Please copy the material below word for word, from the line that contains "pose: elev=265.8 azim=100.7" through the line that contains "Dot at: (231, 217)", including both of those lines.

·····

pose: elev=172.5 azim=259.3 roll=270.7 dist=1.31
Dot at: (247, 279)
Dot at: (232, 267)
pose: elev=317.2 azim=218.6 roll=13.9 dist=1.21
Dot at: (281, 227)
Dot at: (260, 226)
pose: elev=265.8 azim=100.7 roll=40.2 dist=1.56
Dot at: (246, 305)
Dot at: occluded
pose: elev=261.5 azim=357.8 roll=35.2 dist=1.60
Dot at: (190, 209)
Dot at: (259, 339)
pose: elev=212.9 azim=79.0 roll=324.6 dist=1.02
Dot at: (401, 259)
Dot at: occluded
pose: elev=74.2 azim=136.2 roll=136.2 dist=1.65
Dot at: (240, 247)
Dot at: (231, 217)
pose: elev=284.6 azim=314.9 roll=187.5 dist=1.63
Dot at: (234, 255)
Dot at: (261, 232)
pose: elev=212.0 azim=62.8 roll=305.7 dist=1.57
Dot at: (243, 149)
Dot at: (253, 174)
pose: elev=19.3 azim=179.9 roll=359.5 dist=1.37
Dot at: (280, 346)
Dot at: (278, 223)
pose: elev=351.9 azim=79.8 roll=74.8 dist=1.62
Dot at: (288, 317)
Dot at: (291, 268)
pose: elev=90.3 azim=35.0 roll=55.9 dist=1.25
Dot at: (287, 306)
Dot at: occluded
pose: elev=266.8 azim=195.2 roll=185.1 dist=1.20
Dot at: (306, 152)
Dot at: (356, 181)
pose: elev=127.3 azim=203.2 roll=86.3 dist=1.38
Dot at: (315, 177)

·····

## SOLUTION FOR THIS PROBLEM
pose: elev=265.8 azim=100.7 roll=40.2 dist=1.56
Dot at: (246, 305)
Dot at: occluded
pose: elev=261.5 azim=357.8 roll=35.2 dist=1.60
Dot at: (190, 209)
Dot at: (259, 339)
pose: elev=212.9 azim=79.0 roll=324.6 dist=1.02
Dot at: (401, 259)
Dot at: occluded
pose: elev=74.2 azim=136.2 roll=136.2 dist=1.65
Dot at: (240, 247)
Dot at: (231, 217)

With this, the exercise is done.